━━━ EXTRACTED MATERIAL

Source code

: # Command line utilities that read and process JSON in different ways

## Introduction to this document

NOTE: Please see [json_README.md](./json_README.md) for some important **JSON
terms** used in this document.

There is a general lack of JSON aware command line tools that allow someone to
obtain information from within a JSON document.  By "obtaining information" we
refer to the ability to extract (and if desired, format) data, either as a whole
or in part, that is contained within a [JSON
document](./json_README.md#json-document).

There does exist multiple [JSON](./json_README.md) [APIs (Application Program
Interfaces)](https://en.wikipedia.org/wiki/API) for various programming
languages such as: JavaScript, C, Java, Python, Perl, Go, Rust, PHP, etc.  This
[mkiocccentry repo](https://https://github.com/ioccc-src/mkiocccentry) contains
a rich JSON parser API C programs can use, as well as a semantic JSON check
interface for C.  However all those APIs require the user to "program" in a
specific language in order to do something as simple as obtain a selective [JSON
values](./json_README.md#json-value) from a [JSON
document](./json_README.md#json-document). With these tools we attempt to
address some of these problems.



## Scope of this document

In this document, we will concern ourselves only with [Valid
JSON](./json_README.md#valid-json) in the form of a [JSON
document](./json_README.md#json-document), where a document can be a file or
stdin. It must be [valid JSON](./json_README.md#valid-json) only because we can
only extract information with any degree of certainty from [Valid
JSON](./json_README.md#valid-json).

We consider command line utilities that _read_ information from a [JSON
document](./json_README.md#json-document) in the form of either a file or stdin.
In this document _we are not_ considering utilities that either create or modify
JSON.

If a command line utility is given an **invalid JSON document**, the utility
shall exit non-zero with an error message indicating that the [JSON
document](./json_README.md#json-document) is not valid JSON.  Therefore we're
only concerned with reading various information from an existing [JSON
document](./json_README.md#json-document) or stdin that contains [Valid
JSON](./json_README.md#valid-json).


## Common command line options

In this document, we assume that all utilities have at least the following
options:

━━━━━━

ABOUT THIS TASK.
Convert the material above into a Markdown table with two columns, Row and Source line, that numbers each non-blank line and omits the blank ones.

REPLY.
| Row | Source line |
|---|---|
| 1 | Source code |
| 2 | : # Command line utilities that read and process JSON in different ways |
| 3 | ## Introduction to this document |
| 4 | NOTE: Please see [json_README.md](./json_README.md) for some important **JSON |
| 5 | terms** used in this document. |
| 6 | There is a general lack of JSON aware command line tools that allow someone to |
| 7 | obtain information from within a JSON document.  By "obtaining information" we |
| 8 | refer to the ability to extract (and if desired, format) data, either as a whole |
| 9 | or in part, that is contained within a [JSON |
| 10 | document](./json_README.md#json-document). |
| 11 | There does exist multiple [JSON](./json_README.md) [APIs (Application Program |
| 12 | Interfaces)](https://en.wikipedia.org/wiki/API) for various programming |
| 13 | languages such as: JavaScript, C, Java, Python, Perl, Go, Rust, PHP, etc.  This |
| 14 | [mkiocccentry repo](https://https://github.com/ioccc-src/mkiocccentry) contains |
| 15 | a rich JSON parser API C programs can use, as well as a semantic JSON check |
| 16 | interface for C.  However all those APIs require the user to "program" in a |
| 17 | specific language in order to do something as simple as obtain a selective [JSON |
| 18 | values](./json_README.md#json-value) from a [JSON |
| 19 | document](./json_README.md#json-document). With these tools we attempt to |
| 20 | address some of these problems. |
| 21 | ## Scope of this document |
| 22 | In this document, we will concern ourselves only with [Valid |
| 23 | JSON](./json_README.md#valid-json) in the form of a [JSON |
| 24 | document](./json_README.md#json-document), where a document can be a file or |
| 25 | stdin. It must be [valid JSON](./json_README.md#valid-json) only because we can |
| 26 | only extract information with any degree of certainty from [Valid |
| 27 | JSON](./json_README.md#valid-json). |
| 28 | We consider command line utilities that _read_ information from a [JSON |
| 29 | document](./json_README.md#json-document) in the form of either a file or stdin. |
| 30 | In this document _we are not_ considering utilities that either create or modify |
| 31 | JSON. |
| 32 | If a command line utility is given an **invalid JSON document**, the utility |
| 33 | shall exit non-zero with an error message indicating that the [JSON |
| 34 | document](./json_README.md#json-document) is not valid JSON.  Therefore we're |
| 35 | only concerned with reading various information from an existing [JSON |
| 36 | document](./json_README.md#json-document) or stdin that contains [Valid |
| 37 | JSON](./json_README.md#valid-json). |
| 38 | ## Common command line options |
| 39 | In this document, we assume that all utilities have at least the following |
| 40 | options: |